KeyError: word not in vocabulary" in word2vec

923 views Asked by At

I wanted to convert some Japanese word to vector so that I can train the model for prediction. For that I downloaded pretrained models from Here.

import gensim
from sklearn.feature_extraction.text import CountVectorizer
from gensim.models import KeyedVectors
from gensim import models
from janome.tokenizer import Tokenizer

w2v_model = models.KeyedVectors.load_word2vec_format(w2v_models_path)
t = Tokenizer()
# I am testing for some random string
sentence = "社名公開求人住宅手当・家賃補助制度がある企業在宅勤務・リモートワーク可能な求人テレワークコロナに負けるな!積極採用中の企業特集リモートワーク可能なWebデザイナー求人"

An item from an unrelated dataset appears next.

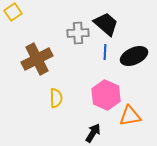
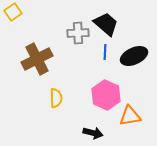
black arrow: rotated 72 degrees clockwise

tokens = [x.surface for x in t.tokenize(sentence)]
vectors = [w2v_model[v] for v in tokens]

In the last line, I am getting KeyError: "word 'テレワークコロナ' not in vocabulary" Is there anything wrong here?

1

There are 1 answers

0
gojomo On

If you get a "not in vocabulary" error, you can trust that the token (word/key) that you've requested isn't in that KeyedVectors model.

You can see the full list of words known to your model (in the order they are stored) with w2v_model.key_to_index. (Or, just quick peek at some range of 20 in the middle as sanity-check with Python ranged-access like w2v_model.key_to_index[500:520].)

Are you sure 'テレワークコロナ' (and any other string giving the same error) is a legitimate, common Japanese word? Might the tokenizer be failing in some way? Are most of the words the tokenizer returns in the model?

It looks like the site you've linked has just copied those sets-of-word-vectors from Facebook's FastText work (https://fasttext.cc/docs/en/crawl-vectors.html). And, you're just using the plain text "word2vec_format" lists of vectors, so you only have the exact words in that file, and not the full FastText model - which also models word-fragments, and can thus 'guess' vectors for unknown words. (These guesses aren't very good – like working out a word's possible meaning from word-roots – but are usually better than nothing.)

I don't know if that approach works well for Japanese, but you could try it. If you instead grab the .bin (rather than text) file, and load it using Gensim's FastText support – specifically the load_facebook_vectors() method. You'll then get a special kind of KeyedVectors (FastTextKeyedVectors) that will give you such guesses for unknown words, which might help for your purposes (or not).